Production in the second half is expected to be higher than the first, the gold miner said, thanks in part to the ramp-up of underground mining at the Bulyanhulu mine in Tanzania and higher expected grades at Lumwana in Zambia, reports Reuters
Barrick’s first-quarter gold production fell to 1.10 million from 1.25 million ounces due partly to lower grades at its Pueblo Viejo mine in Dominican Republic.
Adjusted profit surged 78% to $507mn in the quarter ended March 31, from $285mn a year earlier, and Barrick announced a 9 cent per share quarterly dividend.
Stronger prices helped boost Barrick’s revenue from its copper mines in Chile, Saudi Arabia and Zambia by 31% from the fourth quarter. Overall earnings per share were $0.29, ahead of analysts’ estimate of $0.27.

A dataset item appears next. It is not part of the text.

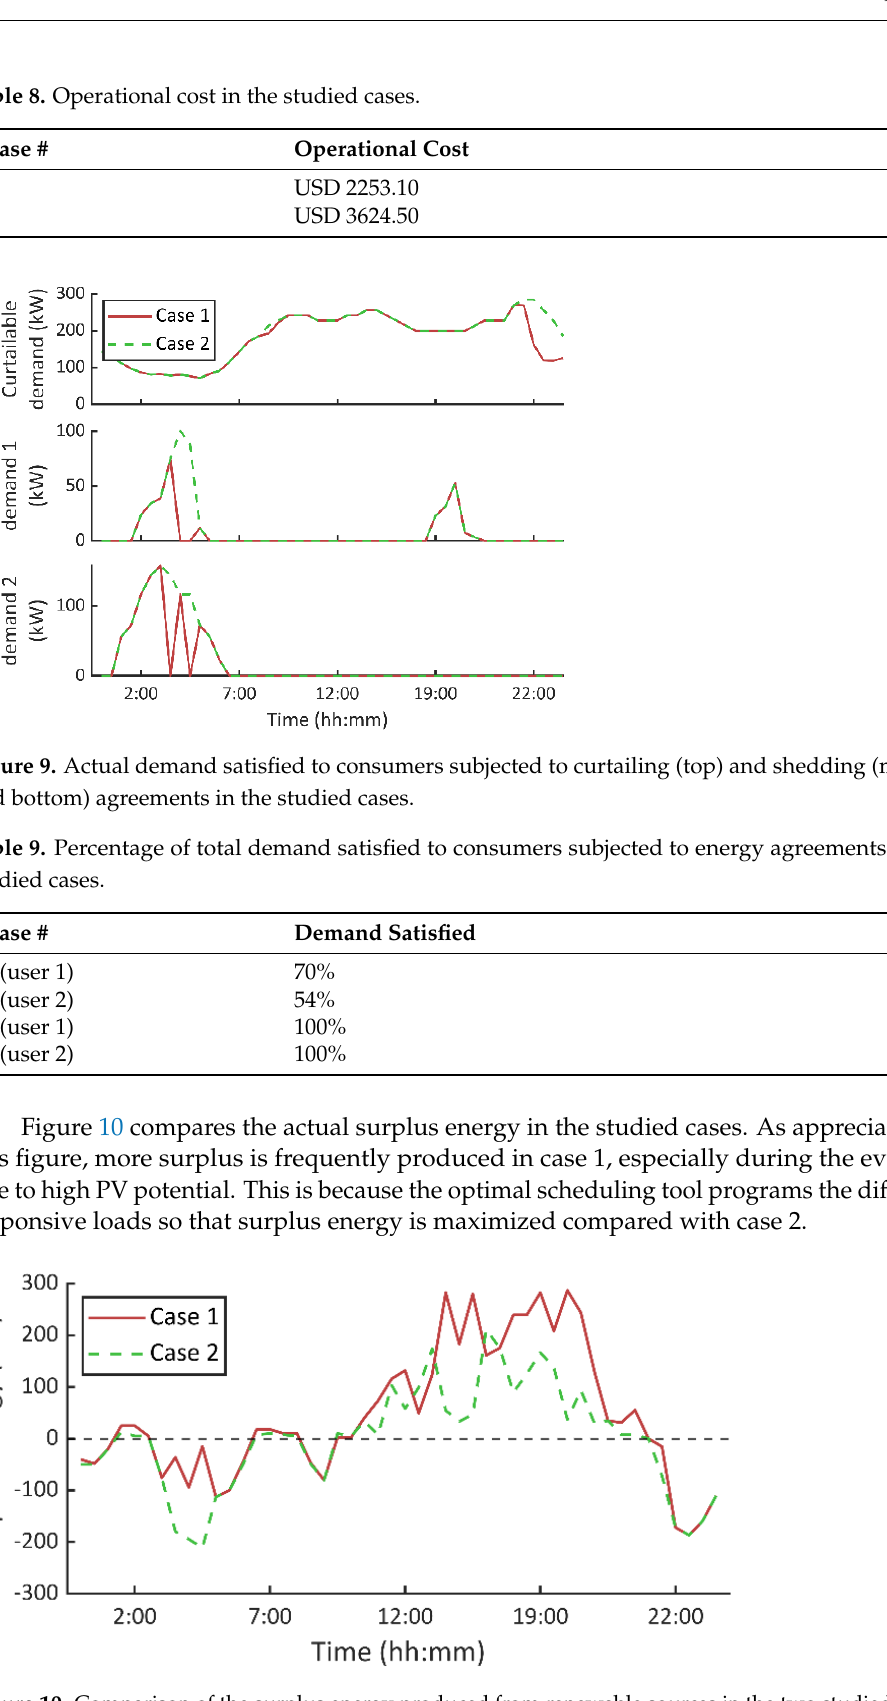
Figure 10. Comparison of the surplus energy produced from renewable sources in the two studied cases.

“We expect a positive stock reaction to the earnings beat and strong cash flow,” said Credit Suisse analysts.
Potential for South Africa merger
Barrick CEO Mark Bristow, who has championed mergers across the gold industry, said he backed the idea of South Africa-listed miners Goldfields and AngloGold Ashanti combining.
Speculation has been swirling around the two companies and Sibanye-Stillwater, whose CEO Neal Froneman floated the idea of a three-way merger.
“I’m a South African, and this country has such a great mining history and it would be great to see a real gold business come out of the many failed discussions that we’ve seen,” said Bristow.
Goldfields declined to comment. In a statement, AngloGold Ashanti said it was focused on delivering on its growth plan to unlock value from its portfolio of gold assets.
Bristow also said he had met with the Democratic Republic of Congo’s new mines minister and other officials and was continuing to work on getting $900mn belonging to its Kibali mine joint venture out of the country.
“We have a solution, it just needs to be sanctioned by the appropriate authorities which haven’t been around for a while,” he said, referring to a recent government overhaul by President Felix Tshisekedi.